(Stored data)
────────────────

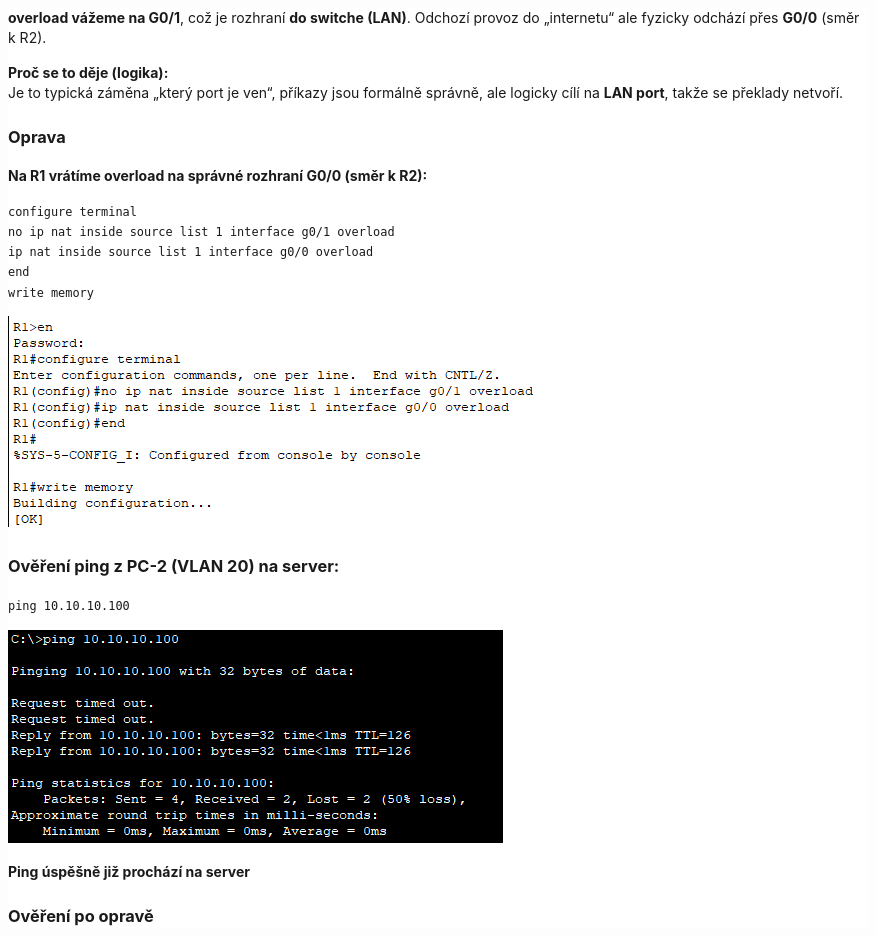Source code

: **overload vážeme na G0/1**, což je rozhraní **do switche (LAN)**. Odchozí provoz do „internetu“ ale fyzicky odchází přes **G0/0** (směr k R2).

**Proč se to děje (logika):**  
Je to typická záměna „který port je ven“, příkazy jsou formálně správně, ale logicky cílí na **LAN port**, takže se překlady netvoří.

### Oprava

**Na R1 vrátíme overload na správné rozhraní **G0/0** (směr k R2):**

```
configure terminal
no ip nat inside source list 1 interface g0/1 overload
ip nat inside source list 1 interface g0/0 overload
end
write memory
```
![](00-obrazky/test2-fix-overload20250811122911.png)

### Ověření ping z PC-2 (VLAN 20) na server:

```
ping 10.10.10.100
```
![](00-obrazky/test-2-ping-server20250811125103.png)

**Ping úspěšně již prochází na server**


### Ověření po opravě
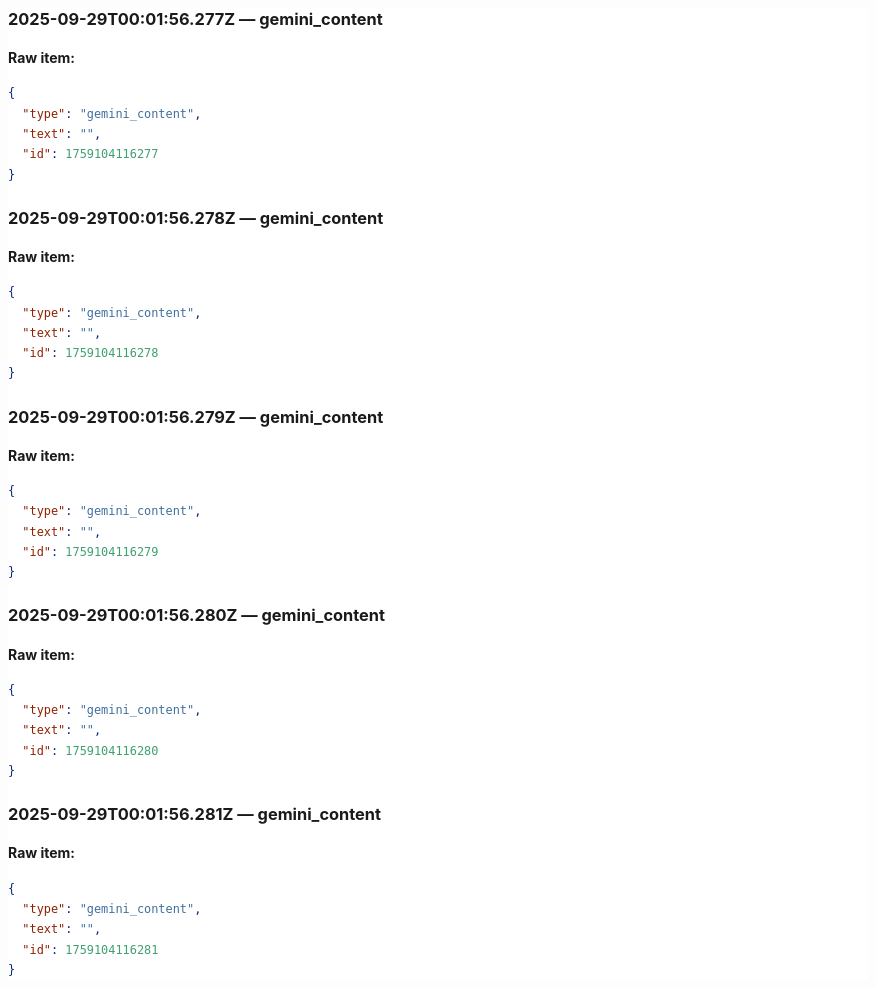 ### 2025-09-29T00:01:56.277Z — gemini_content

**Raw item:**
```json
{
  "type": "gemini_content",
  "text": "",
  "id": 1759104116277
}
```

### 2025-09-29T00:01:56.278Z — gemini_content

**Raw item:**
```json
{
  "type": "gemini_content",
  "text": "",
  "id": 1759104116278
}
```

### 2025-09-29T00:01:56.279Z — gemini_content

**Raw item:**
```json
{
  "type": "gemini_content",
  "text": "",
  "id": 1759104116279
}
```

### 2025-09-29T00:01:56.280Z — gemini_content

**Raw item:**
```json
{
  "type": "gemini_content",
  "text": "",
  "id": 1759104116280
}
```

### 2025-09-29T00:01:56.281Z — gemini_content

**Raw item:**
```json
{
  "type": "gemini_content",
  "text": "",
  "id": 1759104116281
}
```
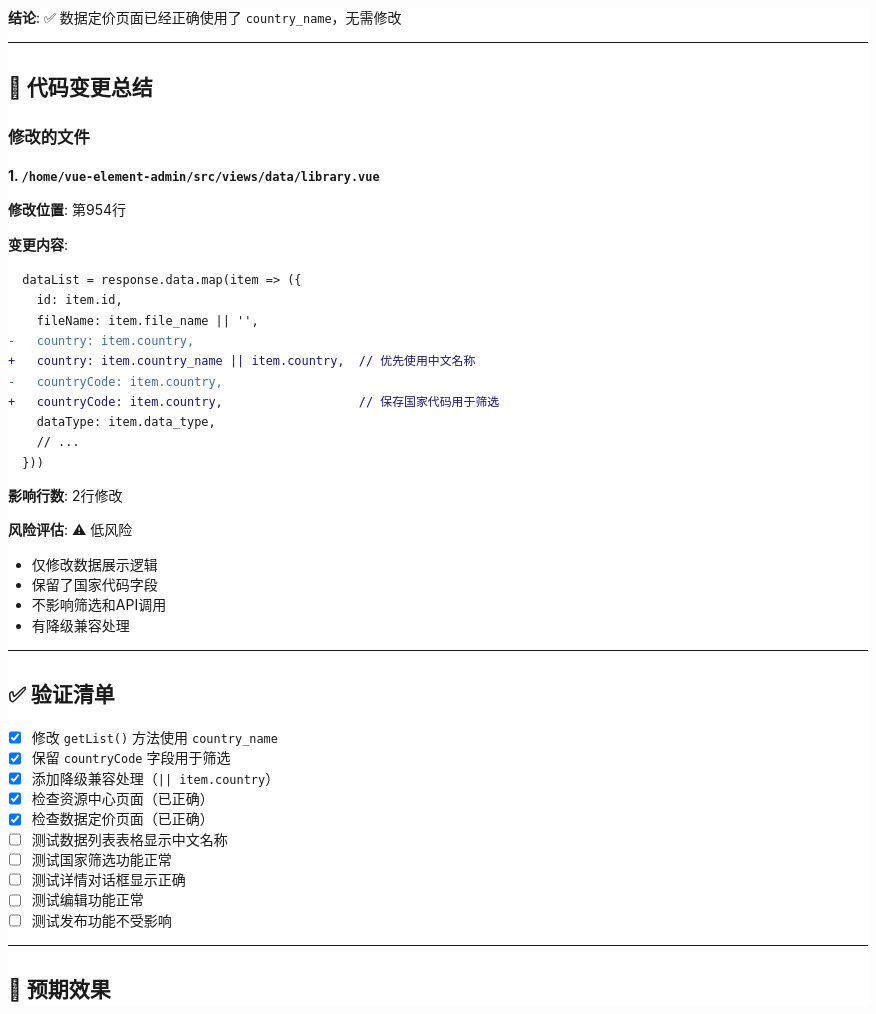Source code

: **结论**: ✅ 数据定价页面已经正确使用了 `country_name`，无需修改

---

## 📝 代码变更总结

### 修改的文件

**1. `/home/vue-element-admin/src/views/data/library.vue`**

**修改位置**: 第954行

**变更内容**:
```diff
  dataList = response.data.map(item => ({
    id: item.id,
    fileName: item.file_name || '',
-   country: item.country,
+   country: item.country_name || item.country,  // 优先使用中文名称
-   countryCode: item.country,
+   countryCode: item.country,                   // 保存国家代码用于筛选
    dataType: item.data_type,
    // ...
  }))
```

**影响行数**: 2行修改

**风险评估**: ⚠️ 低风险
- 仅修改数据展示逻辑
- 保留了国家代码字段
- 不影响筛选和API调用
- 有降级兼容处理

---

## ✅ 验证清单

- [x] 修改 `getList()` 方法使用 `country_name`
- [x] 保留 `countryCode` 字段用于筛选
- [x] 添加降级兼容处理（`|| item.country`）
- [x] 检查资源中心页面（已正确）
- [x] 检查数据定价页面（已正确）
- [ ] 测试数据列表表格显示中文名称
- [ ] 测试国家筛选功能正常
- [ ] 测试详情对话框显示正确
- [ ] 测试编辑功能正常
- [ ] 测试发布功能不受影响

---

## 🎯 预期效果
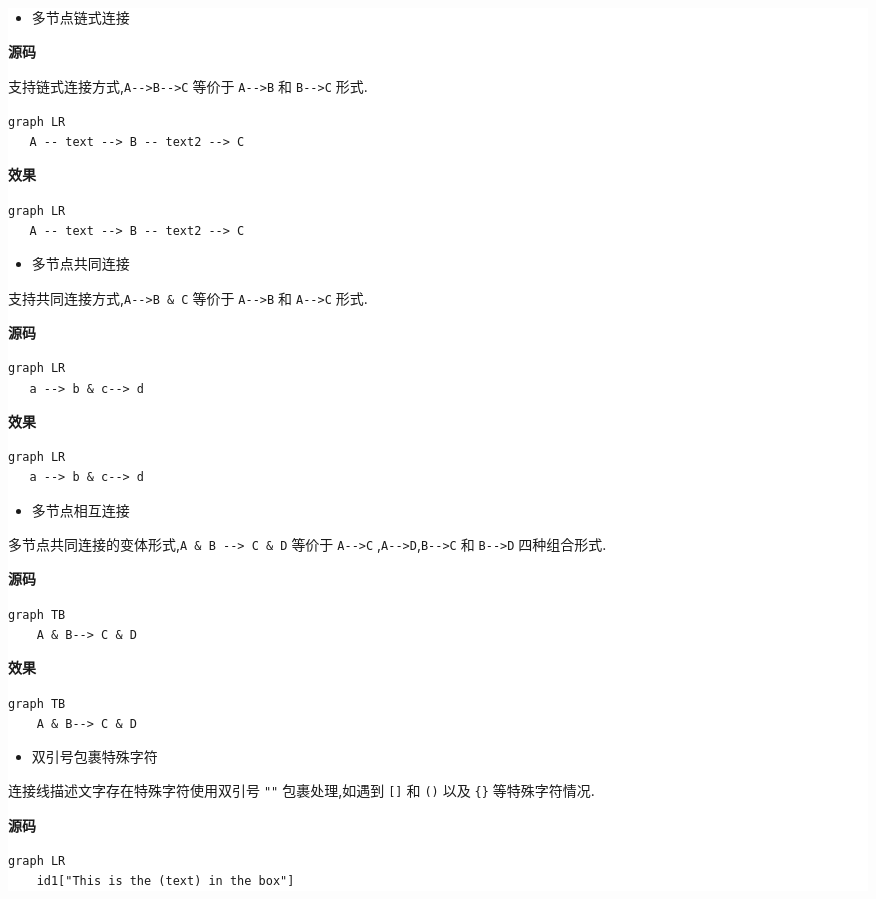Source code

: - 多节点链式连接

**源码**

支持链式连接方式,`A-->B-->C` 等价于 `A-->B` 和 `B-->C` 形式.

```
graph LR
   A -- text --> B -- text2 --> C
```

**效果**

```mermaid
graph LR
   A -- text --> B -- text2 --> C
```

- 多节点共同连接

支持共同连接方式,`A-->B & C` 等价于 `A-->B` 和 `A-->C` 形式.

**源码**

```
graph LR
   a --> b & c--> d
```

**效果**

```mermaid
graph LR
   a --> b & c--> d
```

- 多节点相互连接

多节点共同连接的变体形式,`A & B --> C & D` 等价于 `A-->C` ,`A-->D`,`B-->C` 和 `B-->D` 四种组合形式.

**源码**

```
graph TB
    A & B--> C & D
```

**效果**

```mermaid
graph TB
    A & B--> C & D
```

- 双引号包裹特殊字符

连接线描述文字存在特殊字符使用双引号 `""` 包裹处理,如遇到 `[]` 和 `()` 以及 `{}` 等特殊字符情况.

**源码**

```
graph LR
    id1["This is the (text) in the box"]
```

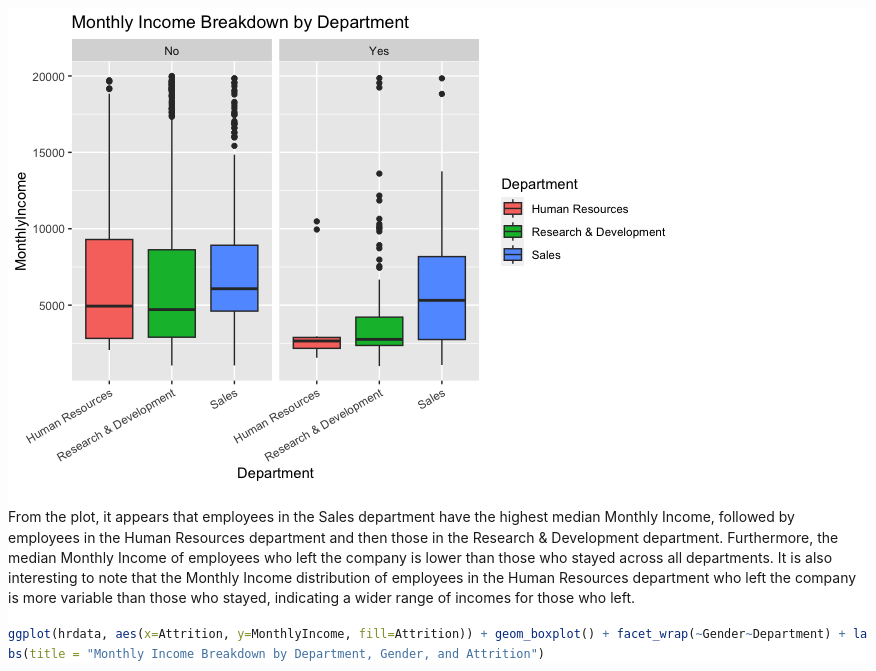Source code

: ![](HREmployeeAttritionAnalysis_git_files/figure-markdown_github/unnamed-chunk-21-1.png)

From the plot, it appears that employees in the Sales department have
the highest median Monthly Income, followed by employees in the Human
Resources department and then those in the Research & Development
department. Furthermore, the median Monthly Income of employees who left
the company is lower than those who stayed across all departments. It is
also interesting to note that the Monthly Income distribution of
employees in the Human Resources department who left the company is more
variable than those who stayed, indicating a wider range of incomes for
those who left.

``` r
ggplot(hrdata, aes(x=Attrition, y=MonthlyIncome, fill=Attrition)) + geom_boxplot() + facet_wrap(~Gender~Department) + labs(title = "Monthly Income Breakdown by Department, Gender, and Attrition")
```
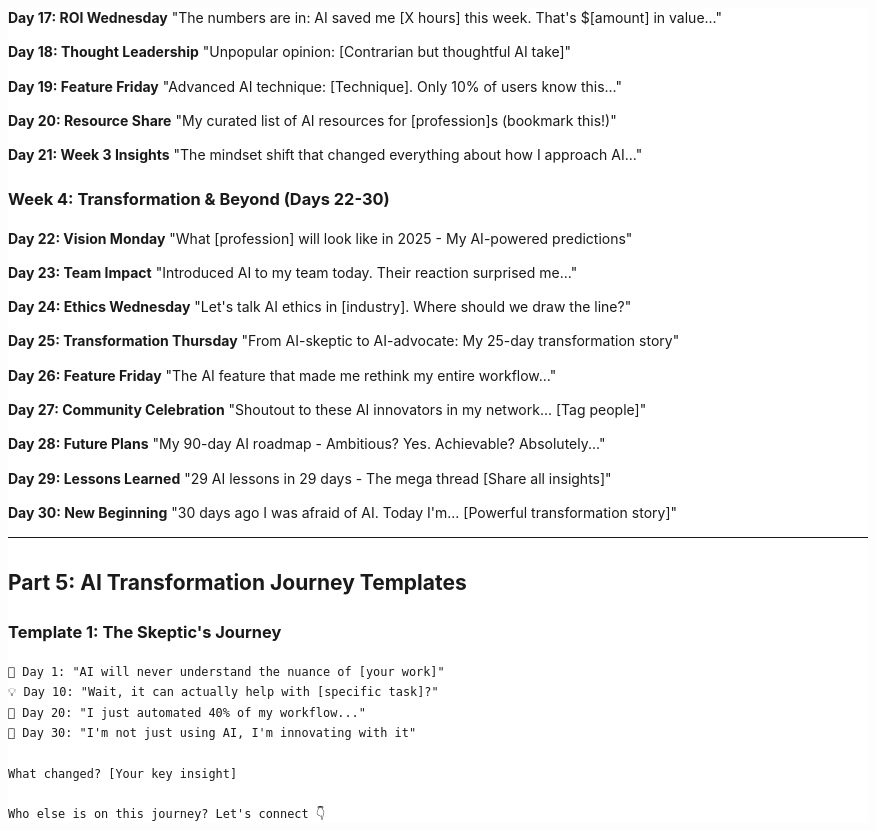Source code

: **Day 17: ROI Wednesday**
"The numbers are in: AI saved me [X hours] this week. That's $[amount] in value..."

**Day 18: Thought Leadership**
"Unpopular opinion: [Contrarian but thoughtful AI take]"

**Day 19: Feature Friday**
"Advanced AI technique: [Technique]. Only 10% of users know this..."

**Day 20: Resource Share**
"My curated list of AI resources for [profession]s (bookmark this!)"

**Day 21: Week 3 Insights**
"The mindset shift that changed everything about how I approach AI..."

### Week 4: Transformation & Beyond (Days 22-30)

**Day 22: Vision Monday**
"What [profession] will look like in 2025 - My AI-powered predictions"

**Day 23: Team Impact**
"Introduced AI to my team today. Their reaction surprised me..."

**Day 24: Ethics Wednesday**
"Let's talk AI ethics in [industry]. Where should we draw the line?"

**Day 25: Transformation Thursday**
"From AI-skeptic to AI-advocate: My 25-day transformation story"

**Day 26: Feature Friday**
"The AI feature that made me rethink my entire workflow..."

**Day 27: Community Celebration**
"Shoutout to these AI innovators in my network... [Tag people]"

**Day 28: Future Plans**
"My 90-day AI roadmap - Ambitious? Yes. Achievable? Absolutely..."

**Day 29: Lessons Learned**
"29 AI lessons in 29 days - The mega thread [Share all insights]"

**Day 30: New Beginning**
"30 days ago I was afraid of AI. Today I'm... [Powerful transformation story]"

---

## Part 5: AI Transformation Journey Templates

### Template 1: The Skeptic's Journey
```
🤔 Day 1: "AI will never understand the nuance of [your work]"
💡 Day 10: "Wait, it can actually help with [specific task]?"
🚀 Day 20: "I just automated 40% of my workflow..."
🎯 Day 30: "I'm not just using AI, I'm innovating with it"

What changed? [Your key insight]

Who else is on this journey? Let's connect 👇
```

────────────────

_Assignment:_
What is needed is an exact copy of the lines above, from the one containing "17: ROI Wednesday**" through the one containing "Week 3 Insights**", with nothing added.

_Solution:_
: **Day 17: ROI Wednesday**
"The numbers are in: AI saved me [X hours] this week. That's $[amount] in value..."

**Day 18: Thought Leadership**
"Unpopular opinion: [Contrarian but thoughtful AI take]"

**Day 19: Feature Friday**
"Advanced AI technique: [Technique]. Only 10% of users know this..."

**Day 20: Resource Share**
"My curated list of AI resources for [profession]s (bookmark this!)"

**Day 21: Week 3 Insights**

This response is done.